Der Geiger antwortete nicht. Er zündete sich eine Zigarette an und rauchte hastig. Dann schob er seinen Teller beiseite.»So kann man nicht leben!«stieß er schließlich hervor.
Kern sah ihn an.»Haben Sie keinen Paß?«fragte er.
»Doch. Aber…«Der Geiger zerdrückte nervös eine Zigarette.»So kann man doch nicht leben! So ohne alles! Ohne Boden unter den Füßen!«
»Mein Gott!«sagte Kern.»Sie haben einen Paß, und Sie haben Ihre Geige…«
Der Geiger blickte auf.»Das hat doch nichts damit zu tun«, erwiderte er gereizt.»Begreifen Sie das nicht?«
»Doch.«
Kern war maßlos enttäuscht. Er hatte geglaubt, wer so spielen konnte, müßte etwas Besonderes sein. Jemand, von dem etwas zu lernen war.

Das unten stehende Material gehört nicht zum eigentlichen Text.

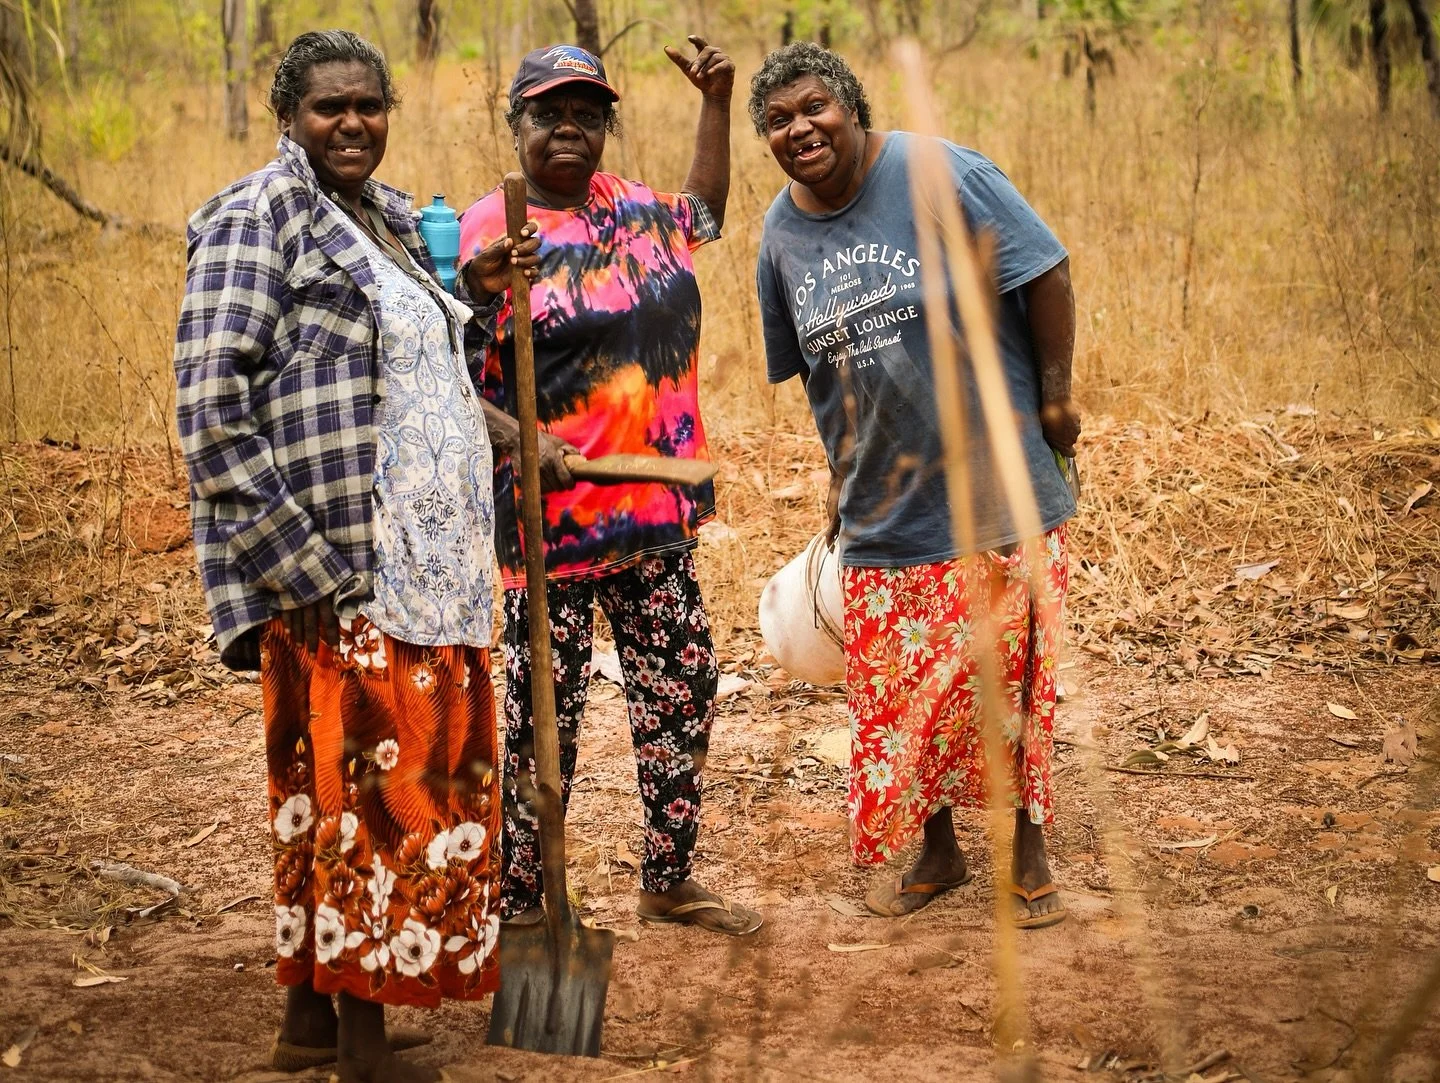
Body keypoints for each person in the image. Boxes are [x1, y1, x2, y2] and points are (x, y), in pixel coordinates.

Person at [175, 31, 505, 1083]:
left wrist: (497, 423)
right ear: (290, 116)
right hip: (345, 574)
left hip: (426, 573)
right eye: (329, 108)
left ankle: (312, 1023)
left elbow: (410, 379)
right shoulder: (254, 216)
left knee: (341, 797)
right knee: (378, 807)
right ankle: (366, 1049)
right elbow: (210, 411)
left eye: (369, 105)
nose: (352, 123)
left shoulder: (392, 220)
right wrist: (298, 564)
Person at [749, 43, 1078, 929]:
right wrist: (838, 482)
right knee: (900, 693)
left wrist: (1055, 400)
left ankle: (1028, 848)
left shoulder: (940, 172)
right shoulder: (780, 234)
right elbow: (820, 378)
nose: (799, 129)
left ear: (851, 107)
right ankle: (938, 845)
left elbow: (1044, 266)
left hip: (998, 487)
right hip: (882, 504)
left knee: (1011, 681)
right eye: (778, 121)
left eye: (814, 108)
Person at [456, 40, 760, 937]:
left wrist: (716, 102)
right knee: (539, 721)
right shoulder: (486, 232)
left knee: (682, 685)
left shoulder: (633, 209)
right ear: (515, 125)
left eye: (587, 113)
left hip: (651, 513)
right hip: (547, 526)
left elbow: (704, 208)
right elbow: (441, 372)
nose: (568, 129)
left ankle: (667, 878)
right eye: (549, 112)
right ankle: (522, 902)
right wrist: (521, 435)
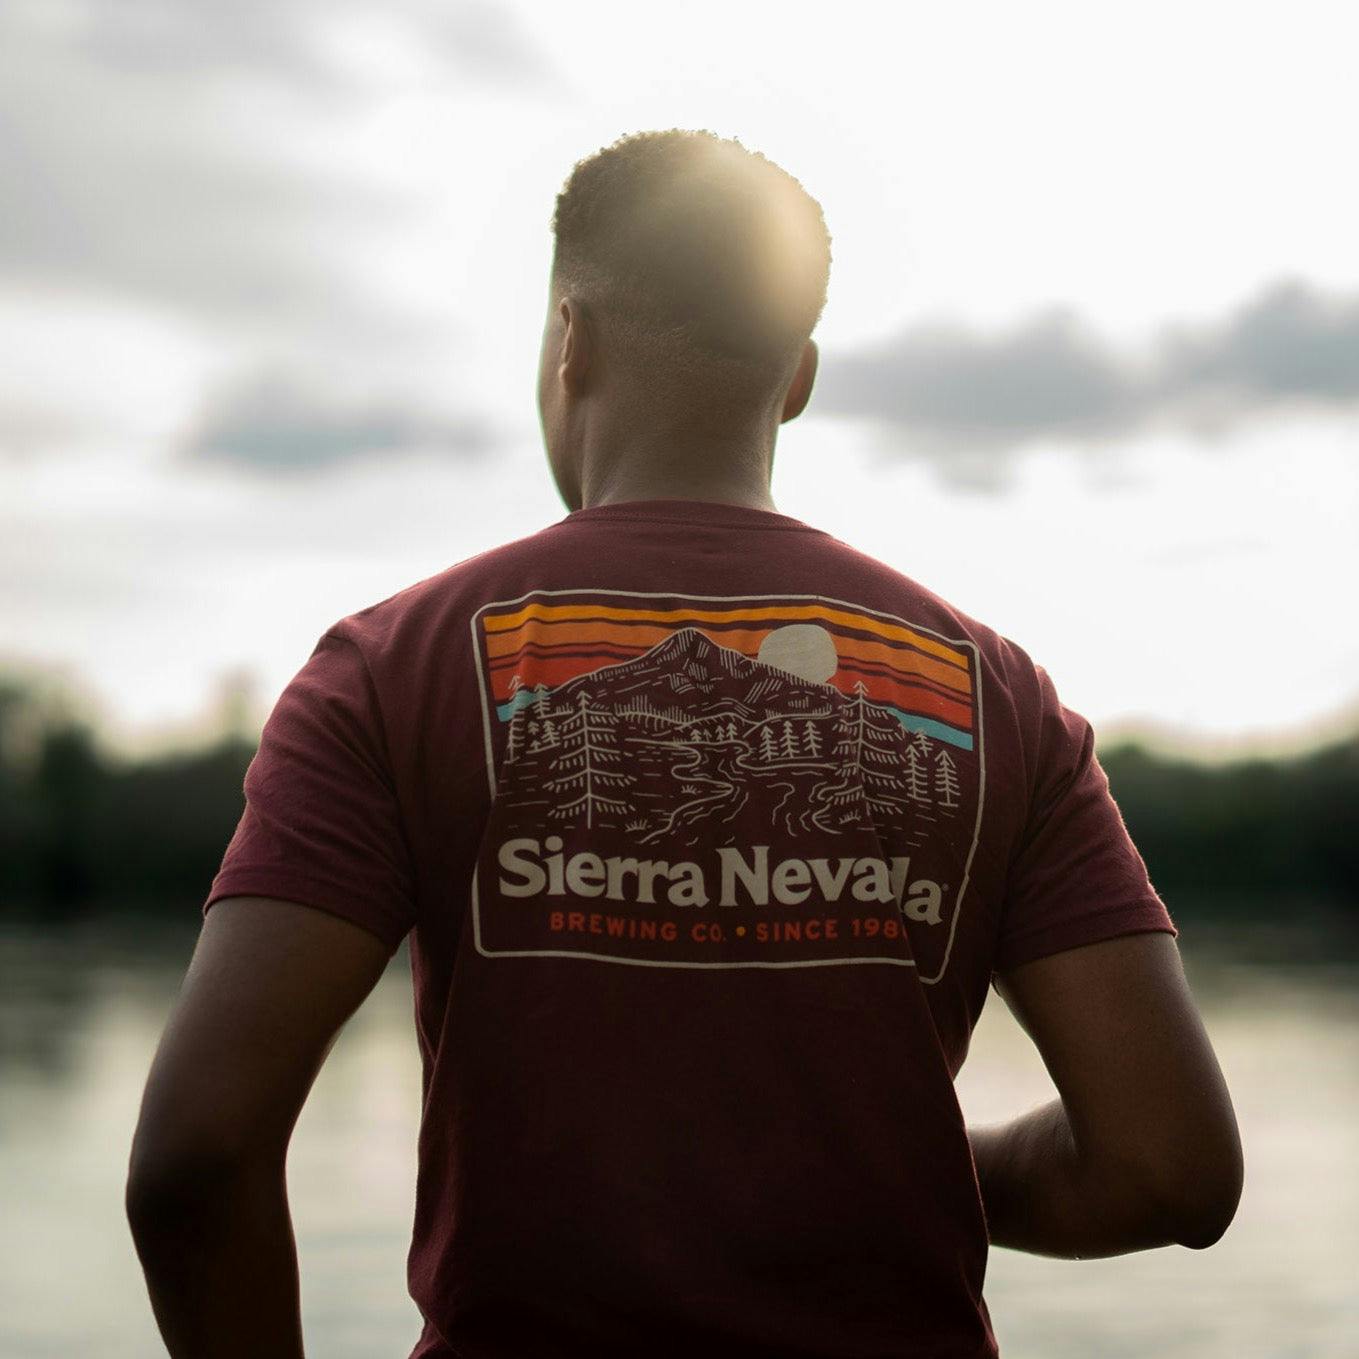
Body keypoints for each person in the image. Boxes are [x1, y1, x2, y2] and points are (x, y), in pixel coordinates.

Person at [126, 129, 1243, 1358]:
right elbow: (1168, 1167)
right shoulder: (997, 693)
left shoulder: (393, 666)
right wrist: (875, 1178)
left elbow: (197, 1157)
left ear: (571, 339)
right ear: (799, 374)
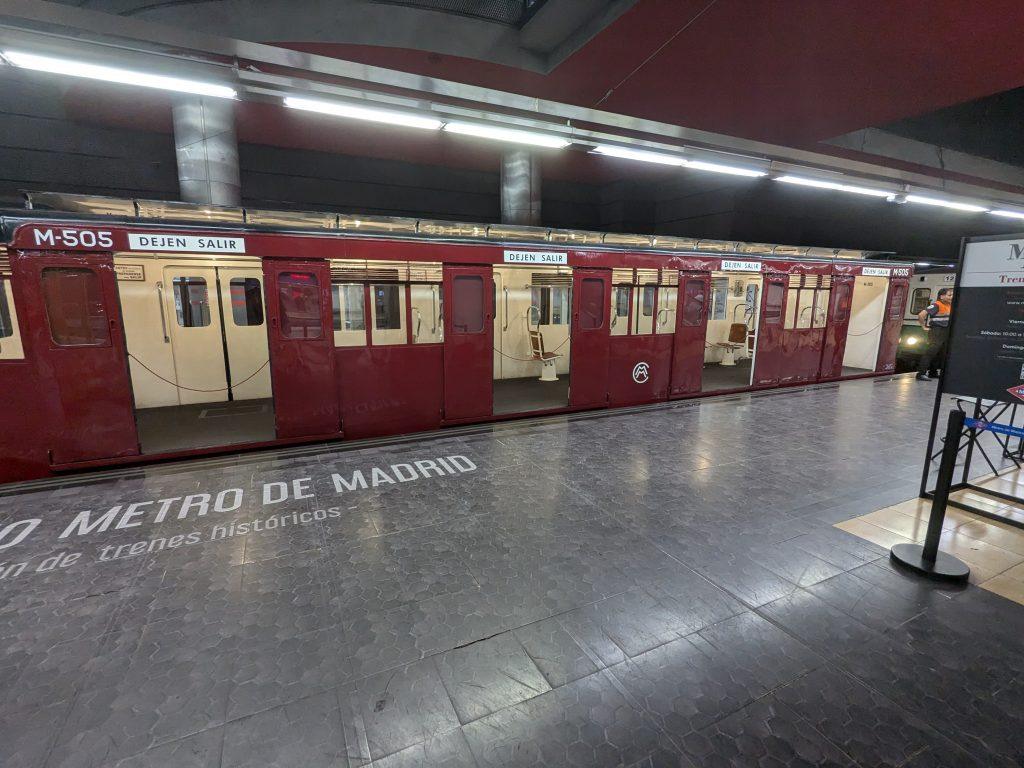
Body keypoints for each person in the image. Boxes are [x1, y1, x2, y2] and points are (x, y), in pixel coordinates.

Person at [916, 287, 953, 380]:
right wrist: (923, 326)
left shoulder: (949, 305)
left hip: (945, 331)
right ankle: (921, 374)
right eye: (949, 295)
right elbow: (921, 315)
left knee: (940, 353)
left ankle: (933, 372)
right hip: (937, 331)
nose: (951, 297)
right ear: (942, 296)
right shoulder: (936, 305)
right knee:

Und nun sah er einen verbitterten Menschen da sitzen, der ihm, obwohl er sicher fünfzehn Jahre älter war als er, vorkam wie ein eigensinniges Kind. Erstes Stadium der Emigration, dachte er. Wird schon still werden.
»Essen Sie Ihre Suppe wirklich nicht?«fragte er.